Presi la brocca piena d'acqua che avevo appoggiato sul mobiletto e la versai nel catino di ceramica, mi diedi una leggera rinfrescata, bagnai la mia pelle dello stesso colore del catino e sfregai insistentemente intorno agli occhi e sulle labbra. I segni neri intorno a quelle parti del corpo si fecero sempre più presenti, queste qualità ci contrastinguevano dagli angeli. Le iridi scure ritornarono di nuovo nel loro colore naturale, un bel rosso scarlatto. Ero uno dei pochi demoni ad avere dei segni scuri sulle labbra, i più comuni avevano solo una linea intorno a tutto l'occhio.

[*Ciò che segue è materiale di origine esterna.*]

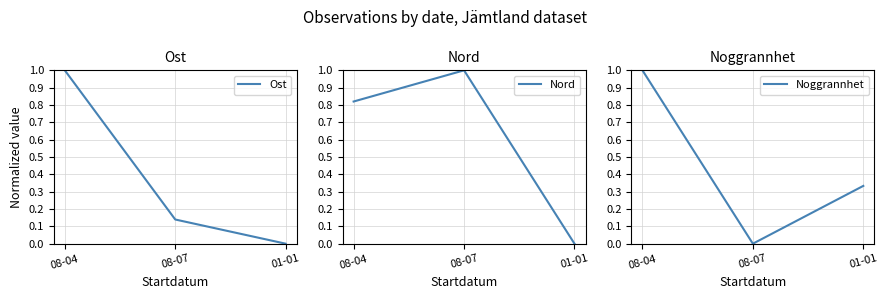

What is the difference between the maximum and minimum values in the Ost series?

1.0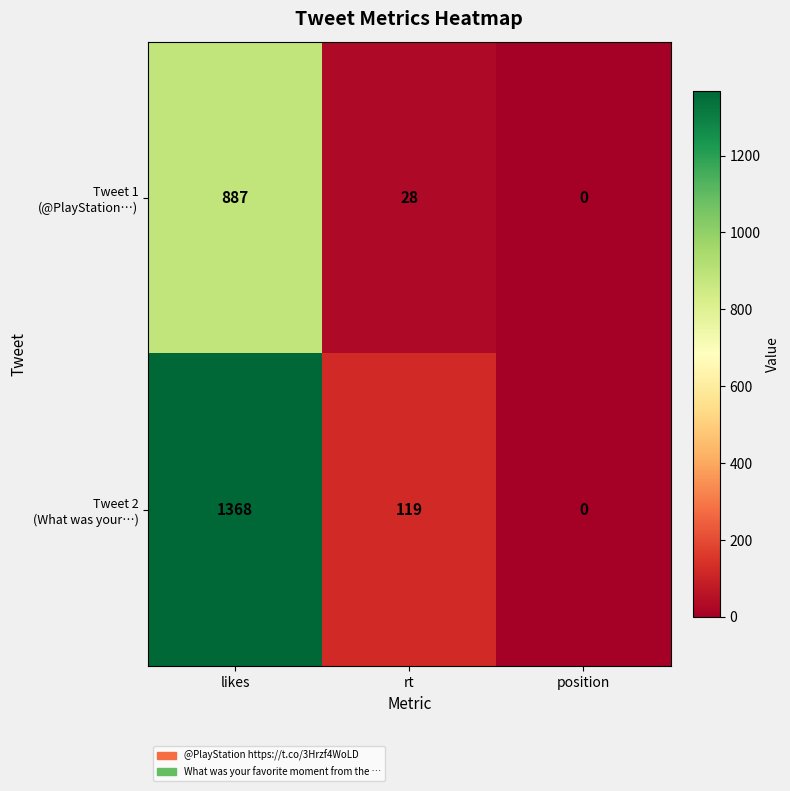

What is the difference between the highest and lowest values at rt?

91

Mi guardai allo specchio sorridendo in maniera diabolica facendo spuntare i canini dal labbro superiore.
«Finalmente un po' di pace» mormorai con me stesso ad alta voce.
Presi un libro che avevo sul letto e sfogliai fino a pagina in cui ero arrivato il giorno prima. Intanto che leggiucchiavo le prime righe di pagina diciotto, indietreggiai fino ad appoggiarmi sul davanzale della finestra lasciando una gamba penzolare. Il libro raccontava tutta la storia umana fino a ora, dovevo documentarmi su tutto ciò che era successo durante la mia assenza da Monacre, ero stato troppo occupato con gli altri a educare i figli di quel bastardo.
Meno male che non eravamo tornati durante il periodo dell'inquisizione, altrimenti ci avrebbero arsi vivi.
Dopo una decina di pagine chiusi quel noiosissimo libro pieno delle sciocchezze attuate dalla comunità umana. Presi il mio blocco da disegno, mi rimisi di nuovo nella stessa posizione e cominciai a fare qualche schizzo con la matita.
Come al solito disegnai Arasio, però rispetto a prima lo riprodussi non più con la solita tunica bianca, adesso era presente una fascia molto simile a quelle che mettevano gli ufficiali di Angelica e di quel maledetto. Chissà se in tutti questi secoli era riuscito a realizzare il suo sogno di diventare capitano? Anche se ne dubito molto che gli angeli avessero ancora quel tipo di figura, la loro creatrice era deceduta, chi avrebbero protetto se non unicamente lei? Inoltre saranno piombati nella più oscura disperazione senza la loro Dea.
Una leggera allegria prese il sopravvento del mio essere, se Arasio non aveva più sogno da realizzare, si sarebbe solo crogiolato nella disperazione più totale.
Nel mentre disegnavo un'espressione ancora più furente del mio solito soggetto su carta.
Qualcuno bussò alla porta, diedi un'occhiata all'orologio mancava poco alla mezzanotte, chi poteva essere a quest'ora? Sirmori? La piccola Ardea? Oppure Veria che non sapeva come passare il tempo venendomi a importunarmi?
Buttai il blocco da disegno sulla scrivania, ritirai le mie ali nelle scapole, cancellai i segni sul mio viso e infine tolsi il rosso dalle iridi dei miei occhi.
Mi fiondai sulla porta e l'aprii, davanti a me era presente in camicia da notte una fanciulla dai lunghi capelli biondi.